#### Problem details
Copy all of the entries below word for word, omitting the pictures.

#### Entries provided
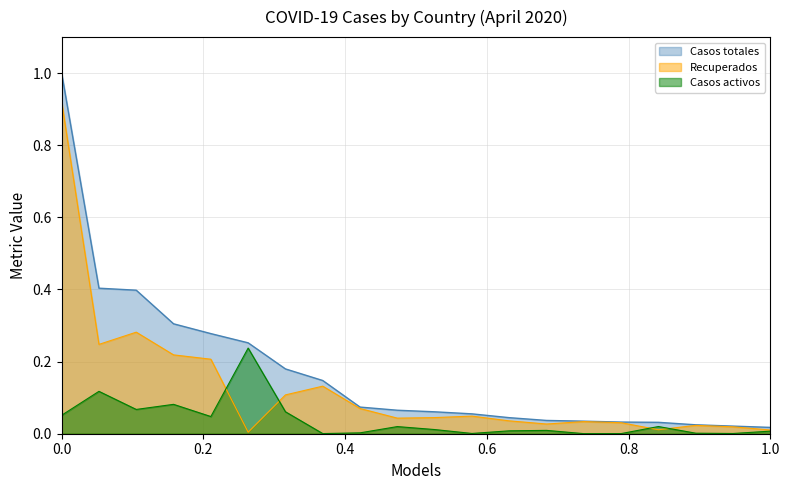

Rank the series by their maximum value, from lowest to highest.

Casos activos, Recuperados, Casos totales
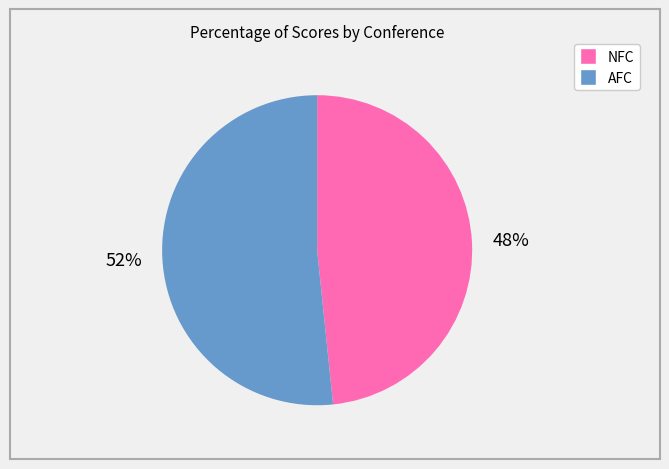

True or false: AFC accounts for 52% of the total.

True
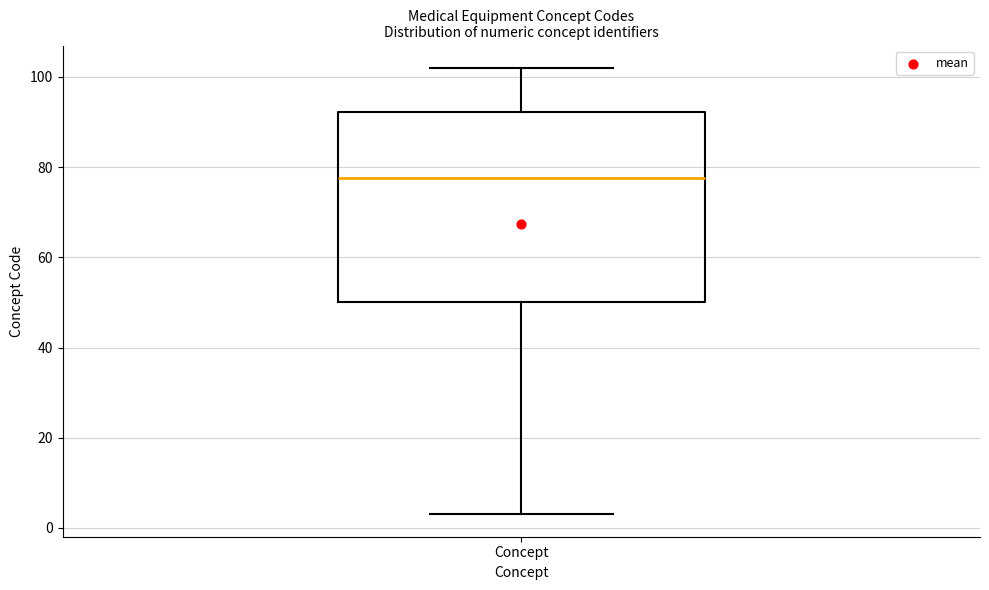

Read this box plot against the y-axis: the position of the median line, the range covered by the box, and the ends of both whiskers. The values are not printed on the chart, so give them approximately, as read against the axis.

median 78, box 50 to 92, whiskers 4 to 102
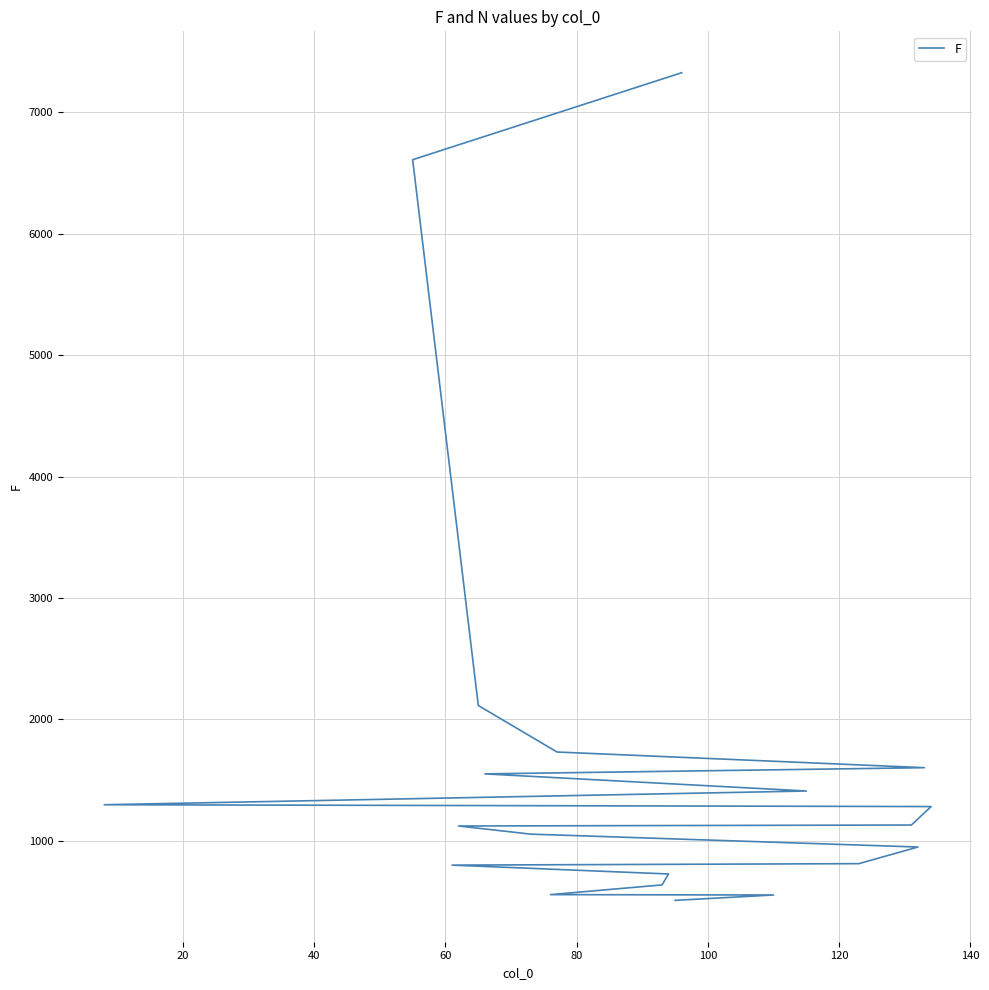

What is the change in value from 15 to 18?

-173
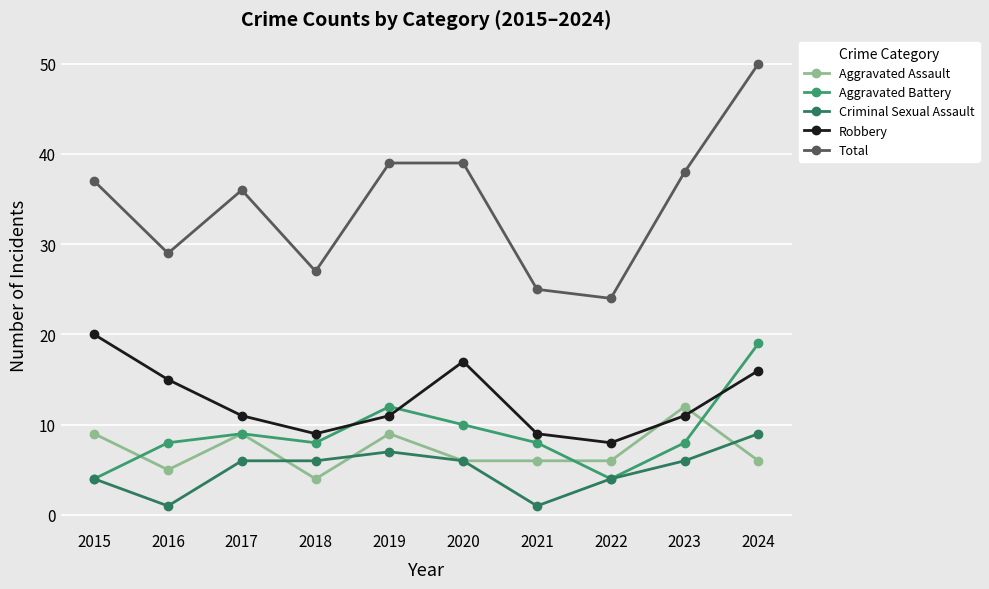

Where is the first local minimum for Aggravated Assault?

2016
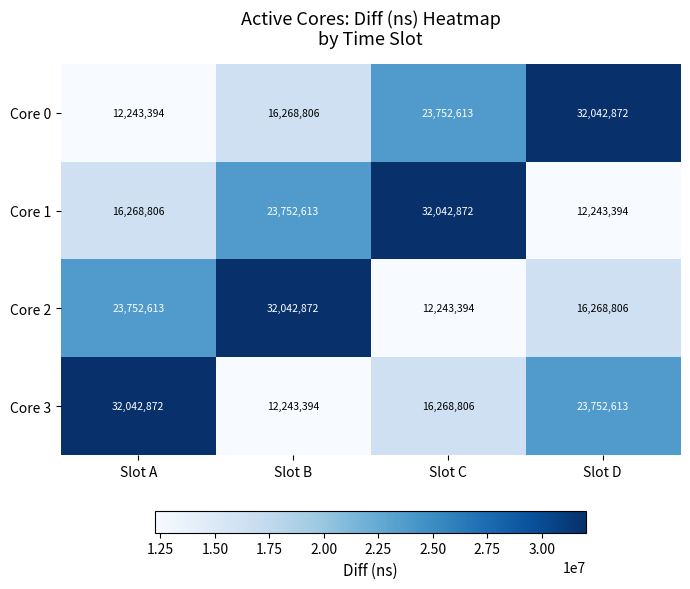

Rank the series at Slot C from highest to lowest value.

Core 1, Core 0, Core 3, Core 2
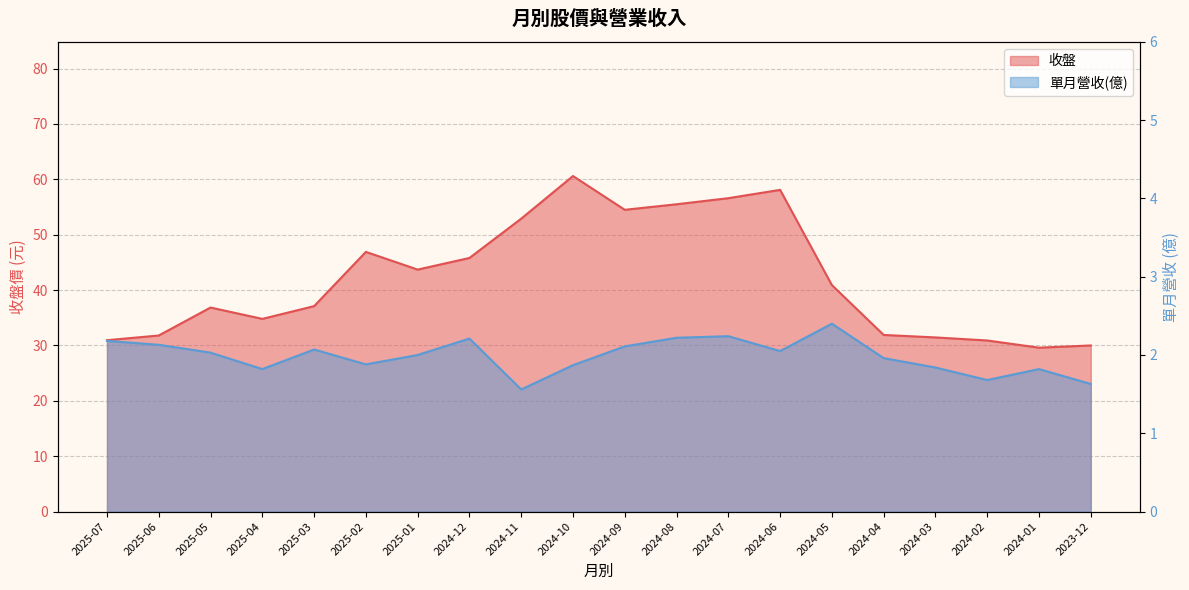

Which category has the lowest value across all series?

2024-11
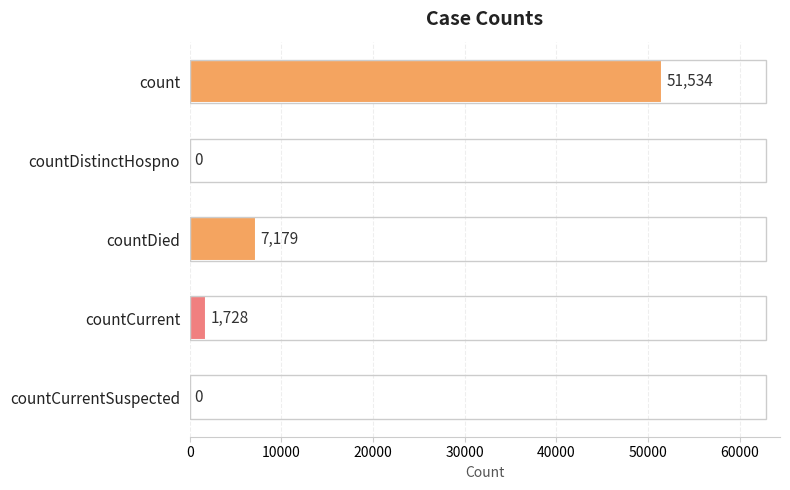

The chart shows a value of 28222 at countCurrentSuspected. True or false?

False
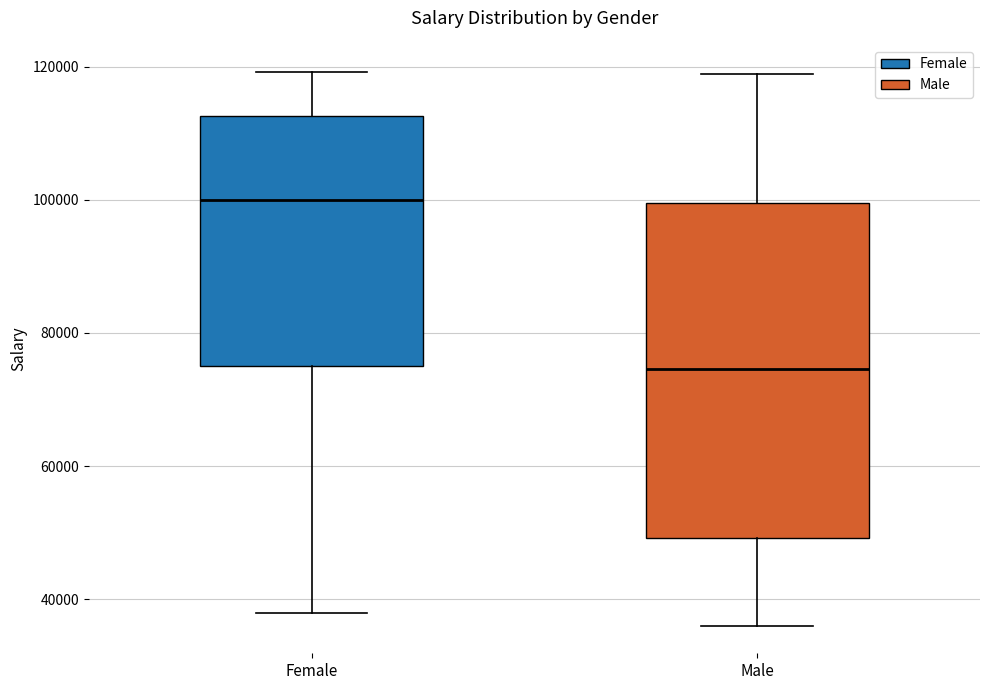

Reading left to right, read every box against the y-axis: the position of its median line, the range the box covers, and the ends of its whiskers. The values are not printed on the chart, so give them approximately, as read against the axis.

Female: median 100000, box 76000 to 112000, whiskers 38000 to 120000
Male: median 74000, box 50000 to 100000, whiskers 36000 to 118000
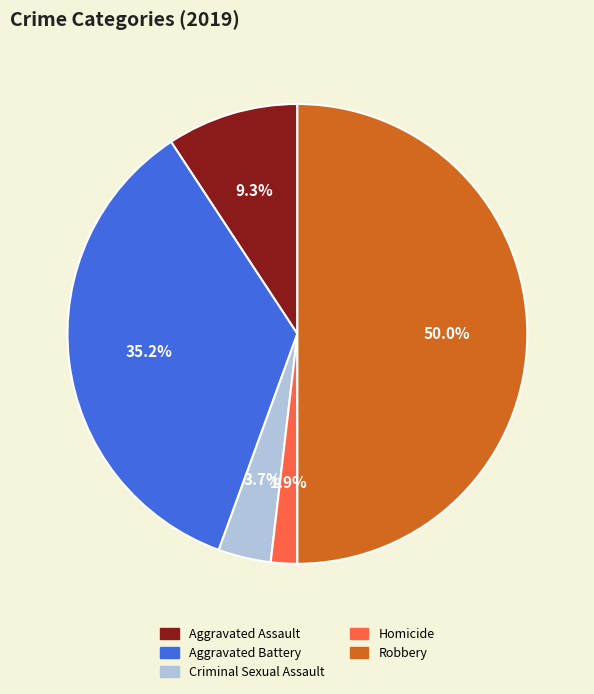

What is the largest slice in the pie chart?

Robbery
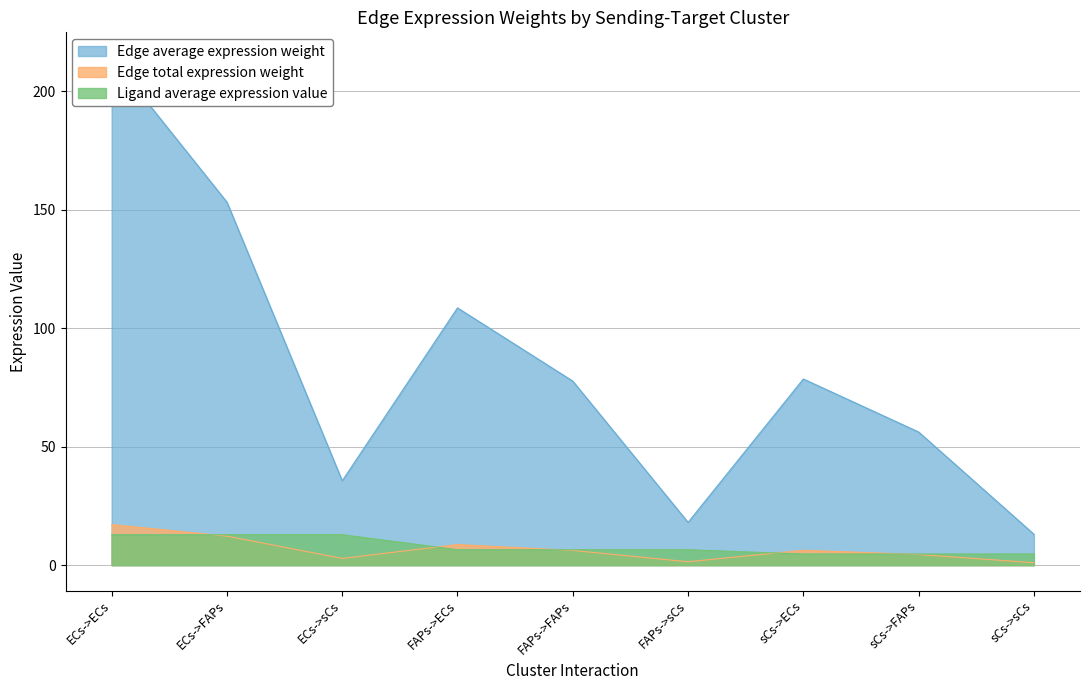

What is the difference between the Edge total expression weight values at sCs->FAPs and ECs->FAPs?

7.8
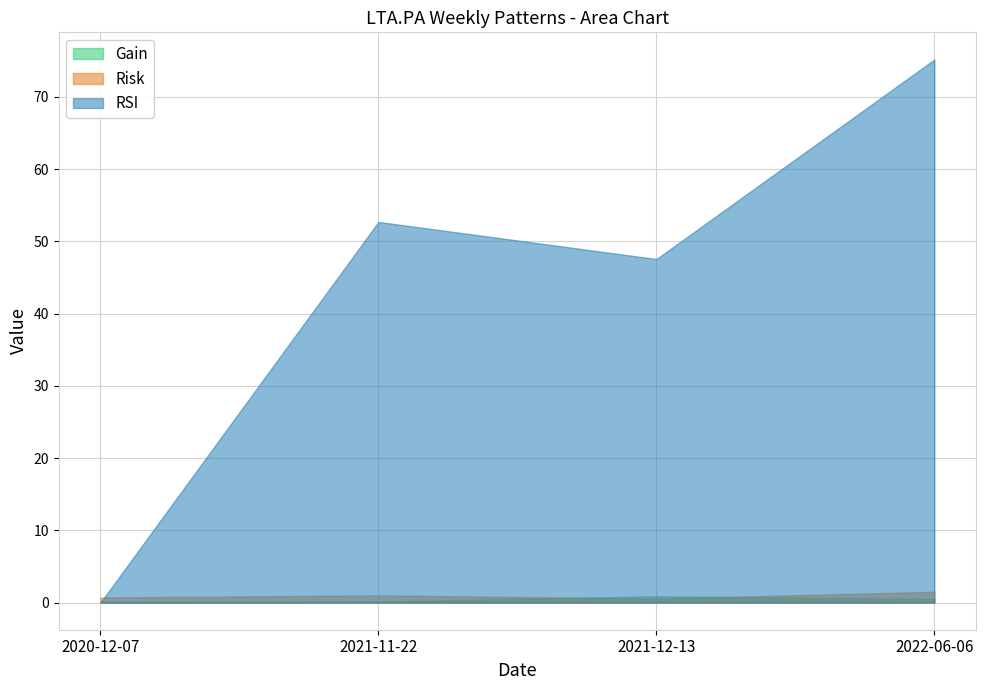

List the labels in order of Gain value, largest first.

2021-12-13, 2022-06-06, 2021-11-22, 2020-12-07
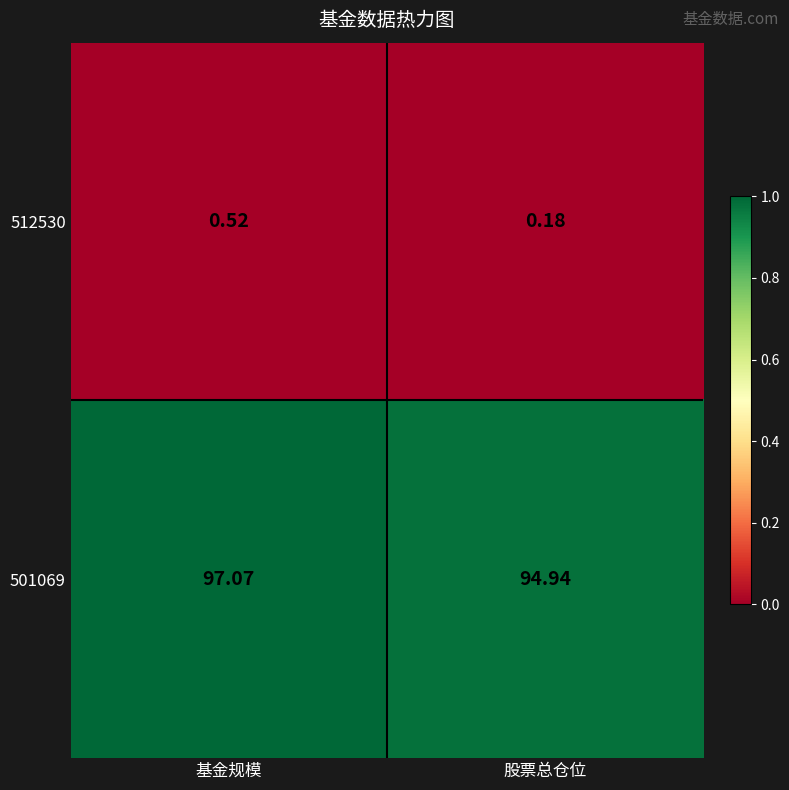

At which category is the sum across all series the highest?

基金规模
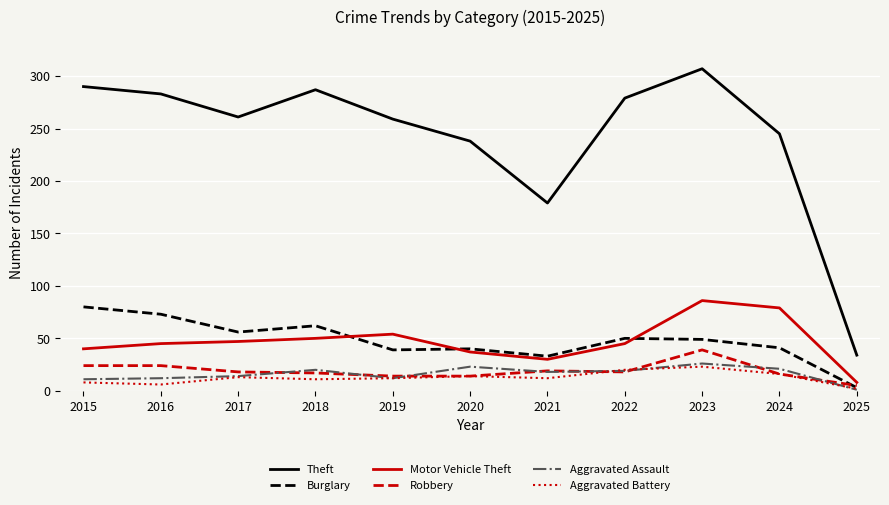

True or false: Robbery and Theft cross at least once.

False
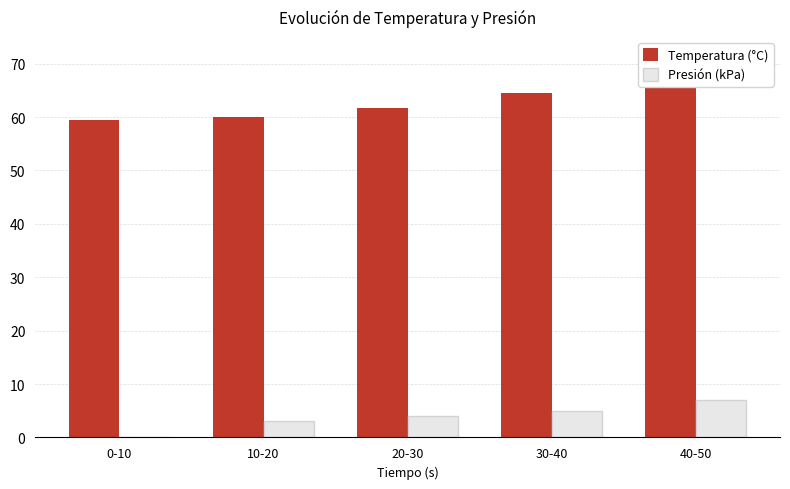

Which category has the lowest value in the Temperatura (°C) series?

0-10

#### Response to this exercise
Rank the series by their maximum value, from lowest to highest.

Casos activos, Recuperados, Casos totales

True or false: AFC accounts for 52% of the total.

True

Read this box plot against the y-axis: the position of the median line, the range covered by the box, and the ends of both whiskers. The values are not printed on the chart, so give them approximately, as read against the axis.

median 78, box 50 to 92, whiskers 4 to 102

What is the change in value from 15 to 18?

-173

Where is the first local minimum for Aggravated Assault?

2016

Rank the series at Slot C from highest to lowest value.

Core 1, Core 0, Core 3, Core 2

Which category has the lowest value across all series?

2024-11

The chart shows a value of 28222 at countCurrentSuspected. True or false?

False

Reading left to right, read every box against the y-axis: the position of its median line, the range the box covers, and the ends of its whiskers. The values are not printed on the chart, so give them approximately, as read against the axis.

Female: median 100000, box 76000 to 112000, whiskers 38000 to 120000
Male: median 74000, box 50000 to 100000, whiskers 36000 to 118000

What is the largest slice in the pie chart?

Robbery

What is the difference between the Edge total expression weight values at sCs->FAPs and ECs->FAPs?

7.8

List the labels in order of Gain value, largest first.

2021-12-13, 2022-06-06, 2021-11-22, 2020-12-07

At which category is the sum across all series the highest?

基金规模

True or false: Robbery and Theft cross at least once.

False

Which category has the lowest value in the Temperatura (°C) series?

0-10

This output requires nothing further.